BLUE ECONOMY 2014 ANTARA HARAPAN, IMPIAN ATAU KENYATAANKAH ????
Dalam
Konferensi Pembangunan Berkelanjutan PBB Rio+20 pada 13-22 Juni 2012 lalu di
Rio de Janeiro, Brasil, dari Delegasi Pemerintah Indonesia mengenalkan gagasan
Blue Economy atau Ekonomi Biru kepada dunia internasional, yaitu ekonomi
nasional yang digerakkan oleh sector kelautan dan perikanan. Dalam sambutannya,
Presiden RI Susilo Bambang Yudhoyono mengatakan bahwa kelestarian sumber daya
laut akan memastikan lebih banyak sumber pangan yang dapat diandalkan dan
menjadi pendapatan bagi jutaan penduduk yang hidup disepanjang garis pantai.

Catatan yang Ditampilkan:

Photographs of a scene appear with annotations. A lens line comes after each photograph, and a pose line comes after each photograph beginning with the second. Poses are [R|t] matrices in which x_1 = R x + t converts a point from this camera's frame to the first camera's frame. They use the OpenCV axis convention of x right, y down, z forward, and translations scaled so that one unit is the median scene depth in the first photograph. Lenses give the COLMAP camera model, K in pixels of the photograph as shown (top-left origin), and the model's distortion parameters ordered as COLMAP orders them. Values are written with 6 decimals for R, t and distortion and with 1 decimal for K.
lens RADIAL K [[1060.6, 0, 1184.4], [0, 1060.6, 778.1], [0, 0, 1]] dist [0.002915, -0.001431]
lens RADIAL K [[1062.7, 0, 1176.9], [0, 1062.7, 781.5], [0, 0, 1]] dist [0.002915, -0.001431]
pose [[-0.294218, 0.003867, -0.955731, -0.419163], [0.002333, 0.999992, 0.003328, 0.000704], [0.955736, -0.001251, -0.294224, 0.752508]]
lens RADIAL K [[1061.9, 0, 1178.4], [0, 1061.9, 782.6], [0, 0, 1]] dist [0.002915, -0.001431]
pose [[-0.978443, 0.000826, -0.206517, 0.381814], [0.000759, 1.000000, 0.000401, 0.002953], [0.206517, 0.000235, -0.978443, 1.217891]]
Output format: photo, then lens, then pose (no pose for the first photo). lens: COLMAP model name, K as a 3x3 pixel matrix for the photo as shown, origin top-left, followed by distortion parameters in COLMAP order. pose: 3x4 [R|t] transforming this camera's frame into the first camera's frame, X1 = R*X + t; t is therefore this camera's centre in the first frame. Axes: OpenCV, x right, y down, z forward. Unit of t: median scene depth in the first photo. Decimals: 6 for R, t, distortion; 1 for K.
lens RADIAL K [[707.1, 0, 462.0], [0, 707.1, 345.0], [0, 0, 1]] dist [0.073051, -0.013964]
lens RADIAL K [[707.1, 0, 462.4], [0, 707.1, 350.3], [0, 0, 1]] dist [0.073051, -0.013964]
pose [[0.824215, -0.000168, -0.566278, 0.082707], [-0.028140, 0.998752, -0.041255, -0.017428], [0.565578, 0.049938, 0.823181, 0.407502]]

Latihan:
A – Salin persis bagian kutipan tentang Ekonomi Biru di atas, antara "BLUE ECONOMY 2014" dan "disepanjang garis pantai.", termasuk kedua batas tersebut.
B – Lanjutkan kutipan tentang Ekonomi Biru, dimulai tepat setelah kalimat terakhirnya.

Hasil Latihan:
A –
BLUE ECONOMY 2014 ANTARA HARAPAN, IMPIAN ATAU KENYATAANKAH ????
Dalam
Konferensi Pembangunan Berkelanjutan PBB Rio+20 pada 13-22 Juni 2012 lalu di
Rio de Janeiro, Brasil, dari Delegasi Pemerintah Indonesia mengenalkan gagasan
Blue Economy atau Ekonomi Biru kepada dunia internasional, yaitu ekonomi
nasional yang digerakkan oleh sector kelautan dan perikanan. Dalam sambutannya,
Presiden RI Susilo Bambang Yudhoyono mengatakan bahwa kelestarian sumber daya
laut akan memastikan lebih banyak sumber pangan yang dapat diandalkan dan
menjadi pendapatan bagi jutaan penduduk yang hidup disepanjang garis pantai.

B –
Walaupun mendapat sambutan dan apresiasi dari Negara-negara peserta forum
tersebut, namun sebenarnya konsep blue economy masih sebatas wacana ke depan
dan perlu kajian mendalam karena belum jelas bagaimana bentuk dan mekanismenya.
Blue
Economy memang telah diusulkan sebagai Rencana Pembangunan Jangka
Menengah (RPJM) sector Kelautan dan Perikanan tahun 2013-2015. Prinsip-prinsip
Blue Economy dianggap cocok untuk diterapkan di dalam pembangunan sector
kelautan dan perikanan sehingga mampu meningkatkan nilai tambah (value added). Dan
diharapkan dampaknya pada meningkatnya pendapatan industri dan para pelaku
usaha kelautan dan perikanan dengan tidak merusak lingkungan. Namun, apakah
Indonesia dengan segala karakteristiknya mampu mewujudkannya???Wallohualam…..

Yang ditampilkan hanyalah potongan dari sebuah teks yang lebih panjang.